Give back exactly the lines of the data below, starting with the line that has "indiquent que vous" and going on through the line that has "Vibraction® est là".

-- Supplied material follows --

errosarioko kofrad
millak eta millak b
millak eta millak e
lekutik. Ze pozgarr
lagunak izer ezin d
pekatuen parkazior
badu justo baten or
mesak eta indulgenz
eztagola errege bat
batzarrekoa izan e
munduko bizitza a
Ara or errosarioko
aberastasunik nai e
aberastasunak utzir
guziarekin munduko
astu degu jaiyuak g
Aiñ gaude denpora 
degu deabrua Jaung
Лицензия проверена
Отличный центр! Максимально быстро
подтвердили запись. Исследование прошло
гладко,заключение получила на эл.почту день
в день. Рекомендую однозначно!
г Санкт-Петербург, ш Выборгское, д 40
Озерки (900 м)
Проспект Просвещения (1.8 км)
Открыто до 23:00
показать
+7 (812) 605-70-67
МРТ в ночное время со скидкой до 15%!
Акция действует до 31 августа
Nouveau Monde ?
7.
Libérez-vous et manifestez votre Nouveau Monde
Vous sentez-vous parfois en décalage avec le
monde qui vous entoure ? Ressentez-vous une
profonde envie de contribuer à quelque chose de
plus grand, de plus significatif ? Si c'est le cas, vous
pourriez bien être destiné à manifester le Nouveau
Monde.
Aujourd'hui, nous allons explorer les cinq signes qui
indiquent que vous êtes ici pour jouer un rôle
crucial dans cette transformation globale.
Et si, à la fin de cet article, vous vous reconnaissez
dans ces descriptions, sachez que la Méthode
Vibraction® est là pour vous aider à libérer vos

-- Supplied material concluded --
-- Supplied material follows --

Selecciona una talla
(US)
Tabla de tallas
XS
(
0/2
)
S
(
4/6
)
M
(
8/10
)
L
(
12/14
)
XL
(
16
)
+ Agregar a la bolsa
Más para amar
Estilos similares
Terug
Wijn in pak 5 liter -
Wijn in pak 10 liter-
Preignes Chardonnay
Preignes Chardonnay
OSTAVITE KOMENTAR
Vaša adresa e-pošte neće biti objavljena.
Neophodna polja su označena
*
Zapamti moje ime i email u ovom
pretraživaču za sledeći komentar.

-- Supplied material concluded --

Written response.
indiquent que vous êtes ici pour jouer un rôle
crucial dans cette transformation globale.
Et si, à la fin de cet article, vous vous reconnaissez
dans ces descriptions, sachez que la Méthode
Vibraction® est là pour vous aider à libérer vos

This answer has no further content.